One thing I like to do with error handling on forms is save all the error strings into an array like $error['username'], $error['email'], etc., and then have it run through the error checking on each input individually to set all the error strings, and then have a function that does something like this:
function error($field)
{
global $error;
if(isset($error[$field]))
{
echo $error[$field];
}
}
and then call that after each field in the form to give error reporting on the form. Of course, the form page must submit to itself, but you could have all the error checking logic in a separate file and do an include if $_POST['whatever'] is set. If your form is formatted in a table or whatever, you could even do something like echo '<tr><td class="error">' . $error[$field] . '</td></tr>, and automatically insert another row directly below the field to hold the error if there is one.
Also, always remember to filter your inputs, even if it should be filtered automatically. Never pass post info directly into a DB without checking it out. I'd also suggest using the specific superglobal variable for the action, like $_POST rather than $_REQUEST, because $_REQUEST contains $_GET, $_POST, and $_COOKIE variables, and someone could feasibly do something strange like submit to the page with ?username=whatever after the page, and then you have both $_POST['username'] and $_GET['username'], and I'm not sure how $_REQUEST would handle that. Probably would make there be a $_REQUEST['username'][0] and $_REQUEST['username'][1].

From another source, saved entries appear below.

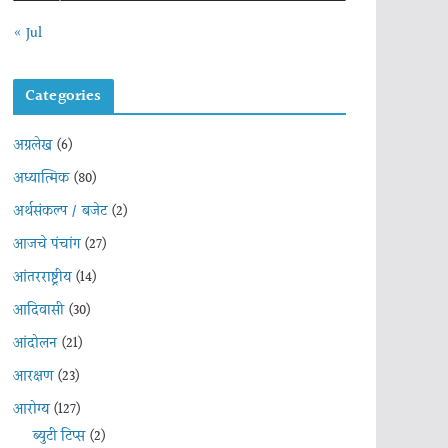
« Jul
Categories
अग्रलेख
(6)
अध्यात्मिक
(80)
अर्थसंकल्प / बजेट
(2)
आजचे पंचांग
(27)
आंतरराष्ट्रीय
(14)
आदिवासी
(30)
आंदोलन
(21)
आरक्षण
(23)
आरोग्य
(127)
ब्युटी टिप्स
(2)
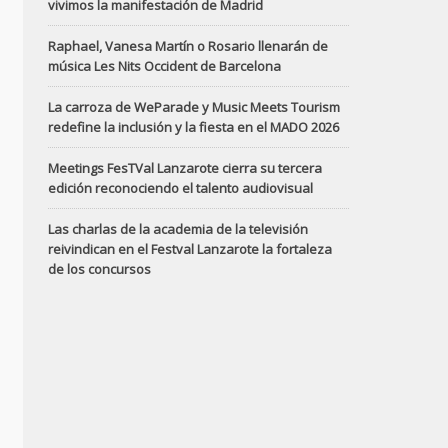
vivimos la manifestación de Madrid
Raphael, Vanesa Martín o Rosario llenarán de
música Les Nits Occident de Barcelona
La carroza de WeParade y Music Meets Tourism
redefine la inclusión y la fiesta en el MADO 2026
Meetings FesTVal Lanzarote cierra su tercera
edición reconociendo el talento audiovisual
Las charlas de la academia de la televisión
reivindican en el Festval Lanzarote la fortaleza
de los concursos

Also, a bit about the page titles. Don't know if you have it set up like this but you can do something like this in your header:
$pageTitle = "My Website";
if(isset($gPageTitle))
{
$pageTitle .= "- $gPageTitle";
}
echo "<title>$pageTitle</title>";
Which would make the page load normally with "My Website" as the title, and append "- Username already exists" or whatever for "My Website - Username already exists" as the title when $gPageTitle is set.
I think the answer from Mr. Neigyl would require a separate trip to the database, which is not a good idea because it would only add performance overhead to yuor app.
I am not a PHP guru, but I know my way around it, although I don't recall the === operator. == I remember.
You could pass the function call directly into the IF statement.
if (addUser($username, $passwd));
I don't see anything wrong with using the $gPageTitle variable, but you will probably have to declare it "global" first and then use namespaces so you can actually access it within the "header.php" because "header.php" will not know how to address this page's variables.
Although I personally don't like messing with namespaces and I would rather call a function from the "header.php" and pass the page title into it
display_title($pgTitle);
or
display_title("Registration Successfull");
or
$header->display_title("Registration Successfull")
if you like OO style better
Let me know if that helps. :)
You should get into forms and allow your page to redirect to another page where you have there the 'insert username to database'.
Suppose the username entered is in a post variable such as $_POST['username'].
Have your database check where that username exist:
$res = mysql_query("SELECT * FROM table WHERE username='$_POST['username']'") or die(mysql_error());
if(mysql_num_rows($res) > 0) {
echo "Username exists.";
// more code to handle username exist
} else {
// ok here.
}
What is basically done is we check if your table already contains an existing username. mysql_num_rows($res) will return 0 if no username exist.